November 3— Annular-Total Eclipse of the Sun. This is a rather unusual solar eclipse in that along its track, which runs more than 10,000 miles across the Earth’s surface, the eclipse will morph from annular to total then back to annular: known as a “hybrid eclipse.” Truth be told, along most of the track, the eclipse will appear total, with the very thin annulus, or ring, of sunlight being seen near the very beginning and again near the end of the track. The track of this eclipse begins in the Atlantic ocean, about 440 miles southeast of the Carolinas. So along North America’s Atlantic Coast, interested viewers (using proper viewing devices, such as pinhole projection or #14 welder’s glass) will only see the dark disk of the Moon exiting the Sun’s face at sunrise. The eclipse track will pass south of the Cape Verde Islands, then curve southeastward, parallel to the African coastline. Greatest eclipse, with 100 seconds of totality and a path width reaching a maximum of just 36 miles, occurs approximately 250 miles off the coast of liberia. the shadow track will then sweep across central Africa, passing over parts of Gabon, Congo, Zaire, Uganda and Kenya, before ending at sunset at the Ethiopia-Somalia border.

Partial Eclipse Begins: 5:05 a.m. – Central Eclipse Begins: 6:05 a.m. – Greatest Eclipse: 7:46 a.m. – Central Eclipse Ends: 9:28 a.m. – Partial Eclipse Ends: 10:28 a.m.

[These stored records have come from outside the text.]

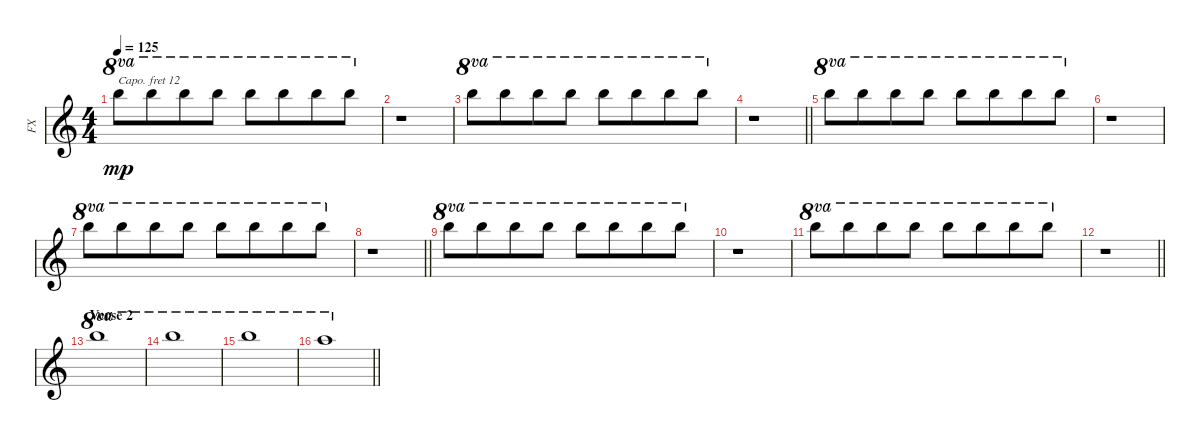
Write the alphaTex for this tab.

\track ("FX" "FX") {instrument celesta}
\staff {score}
\capo 12
\tuning (E4 B3 G3 D3 A2 E2) {hide}
\ts (4 4)
\tempo 125
\clef g2
\ks c
19.1.8{ot 8va dy mp} 19.1.8{ot 8va beam merge} 19.1.8{ot 8va} 19.1.8{ot 8va} 19.1.8{ot 8va} 19.1.8{ot 8va beam merge} 19.1.8{ot 8va} 19.1.8{ot 8va} |
r.1 |
19.1.8{ot 8va} 19.1.8{ot 8va beam merge} 19.1.8{ot 8va} 19.1.8{ot 8va} 19.1.8{ot 8va} 19.1.8{ot 8va beam merge} 19.1.8{ot 8va} 19.1.8{ot 8va} |
\barLineRight lightlight
r.1 |
\section ("" "")
19.1.8{ot 8va} 19.1.8{ot 8va beam merge} 19.1.8{ot 8va} 19.1.8{ot 8va} 19.1.8{ot 8va} 19.1.8{ot 8va beam merge} 19.1.8{ot 8va} 19.1.8{ot 8va} |
r.1 |
19.1.8{ot 8va} 19.1.8{ot 8va beam merge} 19.1.8{ot 8va} 19.1.8{ot 8va} 19.1.8{ot 8va} 19.1.8{ot 8va beam merge} 19.1.8{ot 8va} 19.1.8{ot 8va} |
\barLineRight lightlight
r.1 |
19.1.8{ot 8va} 19.1.8{ot 8va beam merge} 19.1.8{ot 8va} 19.1.8{ot 8va} 19.1.8{ot 8va} 19.1.8{ot 8va beam merge} 19.1.8{ot 8va} 19.1.8{ot 8va} |
r.1 |
19.1.8{ot 8va} 19.1.8{ot 8va beam merge} 19.1.8{ot 8va} 19.1.8{ot 8va} 19.1.8{ot 8va} 19.1.8{ot 8va beam merge} 19.1.8{ot 8va} 19.1.8{ot 8va} |
\barLineRight lightlight
r.1 |
\section ("" "Verse 2")
19.1.1{ot 8va} |
19.1.1{ot 8va} |
19.1.1{ot 8va} |
\barLineRight lightlight
17.1.1{ot 8va}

November 5 — Taurids meteor shower. Due to the dark New Moon, 2013 is predicted to be a favorable year for this lengthy shower, which peaks today and generally lasts from mid-October to early December.

November 6 — Moon at perigee (its closest point to the Earth).

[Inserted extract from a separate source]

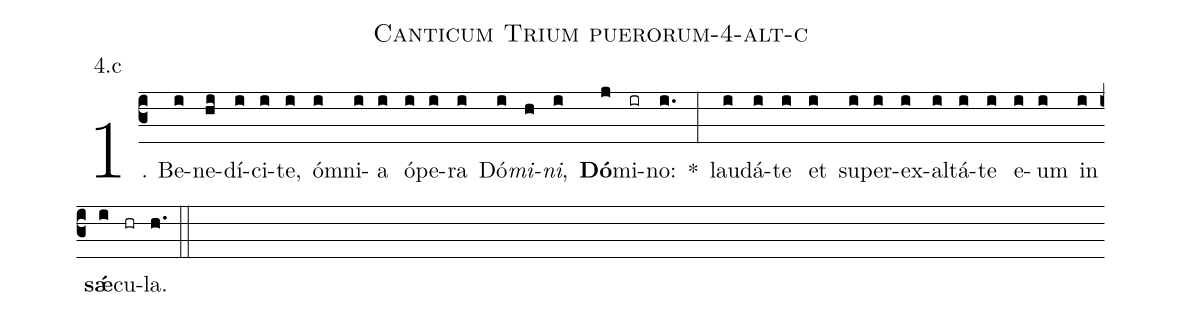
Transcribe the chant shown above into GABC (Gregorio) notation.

November 10 — First Quarter Moon, 12:57 a.m. One-half of the Moon appears illuminated by direct sunlight while the illuminated part is increasing.

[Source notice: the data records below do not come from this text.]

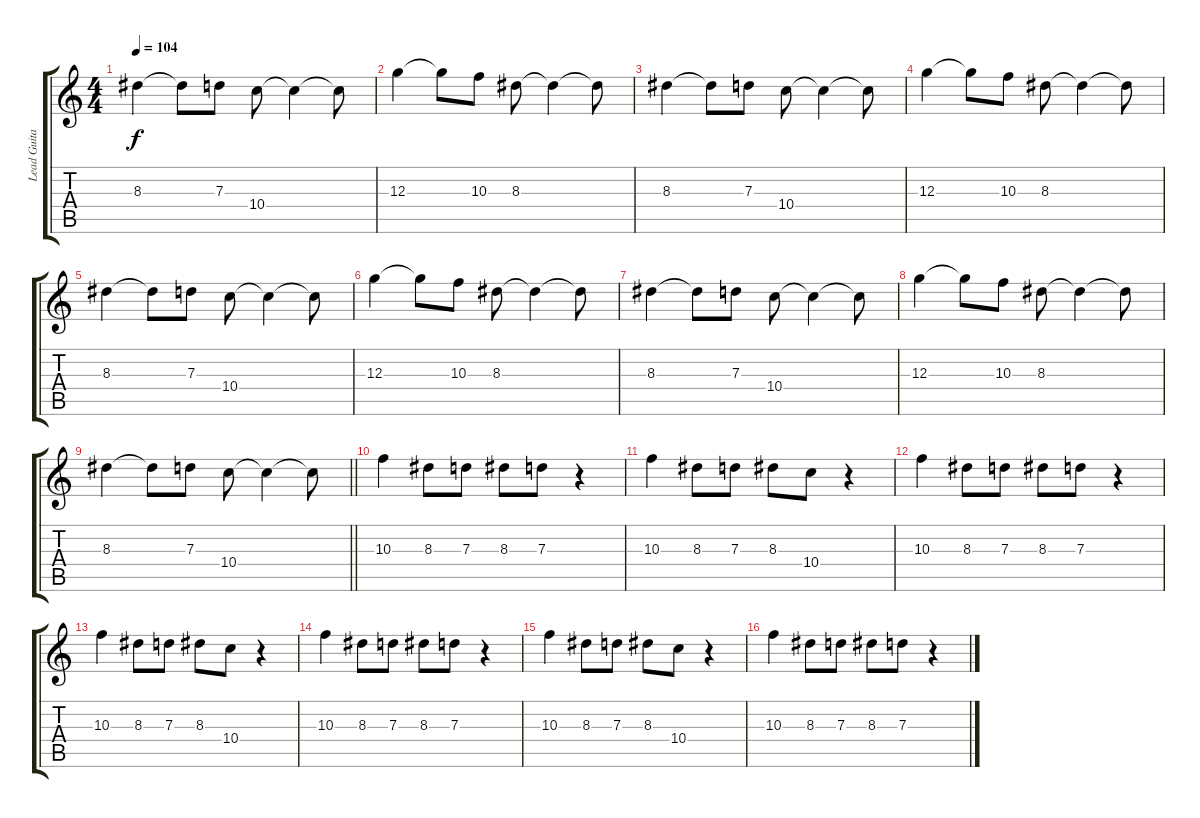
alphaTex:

\track ("Lead Guitar" "Lead Guita") {instrument overdrivenguitar}
\staff {score tabs}
\tuning (E4 B3 G3 D3 A2 E2) {hide}
\ts (4 4)
\tempo 104
\clef g2
\ks c
8.3.4{dy f} 8.3{t}.8 7.3.8 10.4.8 10.4{t}.4 10.4{t}.8 |
12.3.4 12.3{t}.8 10.3.8 8.3.8 8.3{t}.4 8.3{t}.8 |
8.3.4 8.3{t}.8 7.3.8 10.4.8 10.4{t}.4 10.4{t}.8 |
12.3.4 12.3{t}.8 10.3.8 8.3.8 8.3{t}.4 8.3{t}.8 |
8.3.4 8.3{t}.8 7.3.8 10.4.8 10.4{t}.4 10.4{t}.8 |
12.3.4 12.3{t}.8 10.3.8 8.3.8 8.3{t}.4 8.3{t}.8 |
8.3.4 8.3{t}.8 7.3.8 10.4.8 10.4{t}.4 10.4{t}.8 |
12.3.4 12.3{t}.8 10.3.8 8.3.8 8.3{t}.4 8.3{t}.8 |
\barLineRight lightlight
8.3.4 8.3{t}.8 7.3.8 10.4.8 10.4{t}.4 10.4{t}.8 |
10.3.4{instrument overdrivenguitar} 8.3.8 7.3.8 8.3.8 7.3.8 r.4 |
10.3.4 8.3.8 7.3.8 8.3.8 10.4.8 r.4 |
10.3.4 8.3.8 7.3.8 8.3.8 7.3.8 r.4 |
10.3.4 8.3.8 7.3.8 8.3.8 10.4.8 r.4 |
10.3.4 8.3.8 7.3.8 8.3.8 7.3.8 r.4 |
10.3.4 8.3.8 7.3.8 8.3.8 10.4.8 r.4 |
10.3.4 8.3.8 7.3.8 8.3.8 7.3.8 r.4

November 17 — Leonids meteor shower. Due to the Full Moon, 2013 is not expected to be a favorable year for this often strong shower.

November 17 — Full Moon, 10:16 a.m. The visible Moon is fully illuminated by direct sunlight. Though the Moon is only technically in this phase for a few seconds, it is considered “full” for the entire day of the event, and appears full for three days.

November 22 — Moon at apogee (its farthest point from the Earth).

November 25— Last Quarter Moon, 2:28 p.m. One-half of the Moon appears illuminated by direct sunlight while the illuminated part is decreasing.

November 28 — Comet ISON’s closest approach to the Sun. Some astronomers are predicting that this newly discovered comet will be the “comet of the century.”

4 comments

1 Janie { 11.02.13 at 10:47 am }

I would like to know if we are going to have a bad winter with a lot of snow?

2 Jaime McLeod { 10.30.13 at 12:01 pm }

Trystan,
The eclipse begins after Daylight Saving Time ends, so yes, the times listed are for Eastern Standard Time.

3 Susi { 10.30.13 at 10:49 am }

Thanks for this interesting article, explained in easily understood terms.

4 Trystan { 10.30.13 at 9:40 am }

as not to avoid confusion with the end of Daylight Savings Time, are the times of the eclipse given in Eastern Standard Time?